Empowering Our Children to Live the American Dream Demands School Choice

The comments section in Andrew's posting entitled Cranston’s and Rhode Island’s Need for a Sensible School Choice Program is alive with a debate about two issues: Should children from Providence - where public schools are mediocre - have the right to attend better schools in Cranston and what effect does this have on education funding flows.

Let me get at the underlying issue that makes it necessary to have this debate in the first place: Just like it was ill-conceived government actions that made health insurance belong to companies instead of individual citizens, the entire school choice and related money issues only are a problem because of further unproductive government actions.

Here are two previous postings related to this issue:

Parents or Government/Unions: Who Should Control Our Children's Educational Decisions?

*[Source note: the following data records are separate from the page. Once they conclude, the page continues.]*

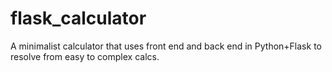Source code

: # flask_calculator
A minimalist calculator that uses front end and back end in Python+Flask to resolve from easy to complex calcs.
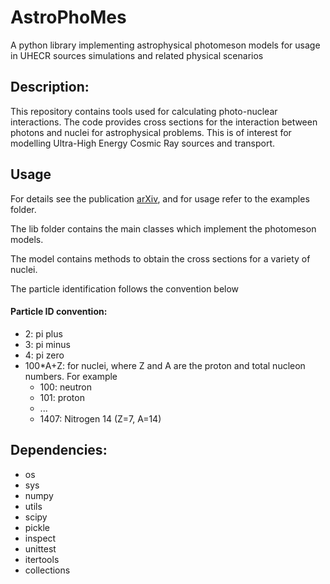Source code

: # AstroPhoMes
A python library implementing astrophysical photomeson models for usage in UHECR sources simulations and related physical scenarios

## Description:
This repository contains tools used for calculating photo-nuclear interactions.
The code provides cross sections for the interaction between photons and nuclei for astrophysical problems.
This is of interest for modelling Ultra-High Energy Cosmic Ray sources and transport.

## Usage
For details see the publication [arXiv](), and for usage refer to the examples folder.

The lib folder contains the main classes which implement the photomeson models.

The model contains methods to obtain the cross sections for a variety of nuclei. 

The particle identification follows the convention below

#### Particle ID convention:
- 2: pi plus
- 3: pi minus
- 4: pi zero
- 100\*A+Z: for nuclei, where Z and A are the proton and total nucleon numbers. For example
	- 100: neutron
	- 101: proton
	- ...
	- 1407: Nitrogen 14 (Z=7, A=14)

## Dependencies:
- os
- sys
- numpy
- utils
- scipy
- pickle
- inspect
- unittest
- itertools
- collections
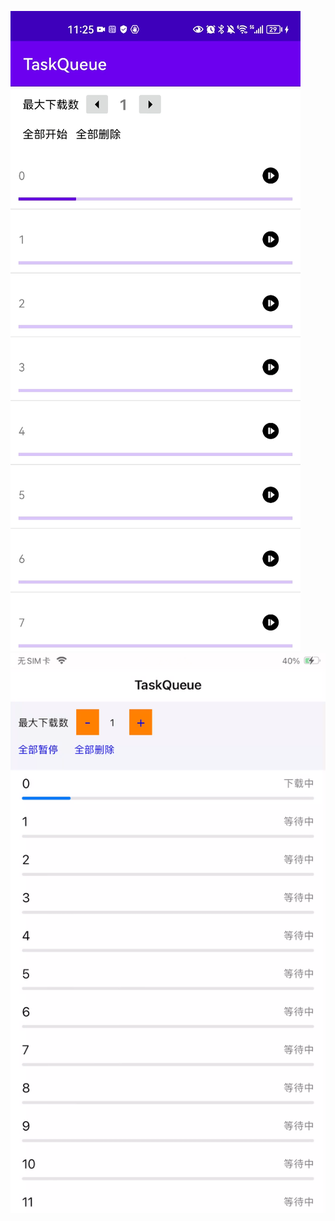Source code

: 
 ![image](https://github.com/QiaokeZ/TaskQueue/blob/master/demo1.gif)
 ![image](https://github.com/QiaokeZ/TaskQueue/blob/master/demo2.gif)

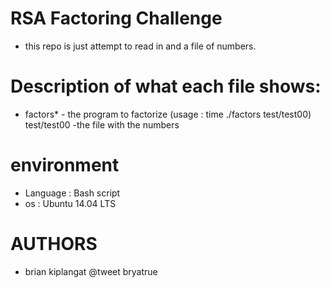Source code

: # RSA Factoring Challenge
* this repo is just attempt to read in and a file of numbers. 
# Description of what each file shows:
* factors* - the program to factorize (usage : time ./factors test/test00)
test/test00 -the file with the numbers 
# environment 
* Language : Bash script
* os : Ubuntu 14.04 LTS 

# AUTHORS
  * brian kiplangat 
    @tweet bryatrue 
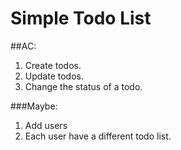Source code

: # Simple Todo List

##AC:


1. Create todos.
2. Update todos.
3. Change the status of a todo.

  ###Maybe:
  1. Add users
  2. Each user have a different todo list.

Milton Friedman on School Choice

There is a lot at stake here for our country and for our children's ability to realize the American Dream. The problem is best stated in this excerpt from the 1983 study entitled "A Nation at Risk:"

For the first time in the history of our country, the educational skills of one generation will not surpass, will not equal, will not even approach, those of their parents.

Here is another quote from the report:

If an unfriendly foreign power had attempted to impose on America the mediocre educational performance that exists today, we might well have viewed it as an act of war. As it stands, we have allowed this to happen to ourselves.

That is a damning indictment of the status quo and those who support it.

Also in that second posting is this quote from Milton Friedman:

"A Nation at Risk" stimulated much soul-searching and a whole series of major attempts to reform the government educational system. These reforms, however extensive or bold, have, it is widely agreed, had negligible effect on the quality of the public school system. Though spending per pupil has more than doubled since 1970 after allowing for inflation, students continue to rank low in international comparisons; dropout rates are high; scores on SATs and the like have fallen and remain flat. Simple literacy, let alone functional literacy, in the United States is almost surely lower at the beginning of the 21st century than it was a century earlier. And all this is despite a major increase in real spending per student since "A Nation at Risk" was published.

And who do you think defends ever increasing spending with no connection to outcomes? The teachers' unions, who resist any and all reform including school choice. For an indictment of the teachers' unions and the status quo at a local, state and national level, I would refer you to the numerous postings at the bottom of this posting.

Public education in this country will only improve when we recognize that teacher's unions are a fundamental part of the problem with today's educational system.

School choice - where parents, not the government, control educational decisions for their children - is the only reform that has the potential to make American public education great again.